US-based international credit ratings agency Standard & Poor’s (S&P) has upgraded Georgia’s long-term foreign and local currency sovereign credit ratings to “BB” from the current “BB-” level with a stable economic outlook, reaffirming the short term ratings, the Georgian press has reported.
According to the ratings agency, Georgia has managed to maintain its “comparatively high growth rates” during the last few years, even in the face of a challenging external economic environment resulting from Russia’s ban on flights to and from Georgia over political disputes.

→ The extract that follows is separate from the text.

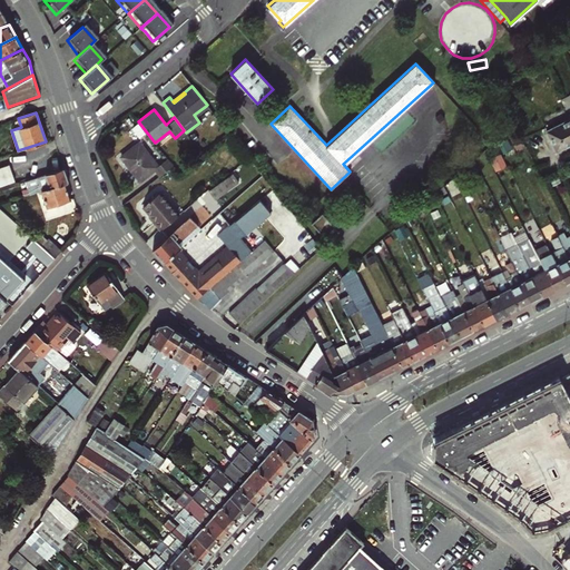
[(557,151),(569,144),(569,119),(547,131),(557,151)]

“This resilience partly reflects the economy’s success in attracting funds from abroad to finance its investment needs and its external deficits,” said S&P in a statement.
Despite a slight economic slowdown during the first half of the year due to lower tourism revenues, the agency revised its GDP projection for Georgia and now expects a 4.5 per cent growth rate for 2019 instead of the previous four per cent.
The S&P forecast also states that the Georgian economy will continue to grow by at least four per cent between 2019 and 2022.
“The domestic political landscape in Georgia has also seen heightened volatility recently with several public protests in both 2018 and 2019. We consider that political uncertainty will likely stay elevated in the run-up to the parliamentary elections in 2020,” the ratings agency’s analysts said, however, they noted that they did not expect “any detrimental shifts” to neither economic policy-making nor the government’s reform agenda to attract foreign investment.
At the same time, S&P expects some “downside risks” if the ruling Georgian Dream party starts to pursue policies aimed at solidifying their political power.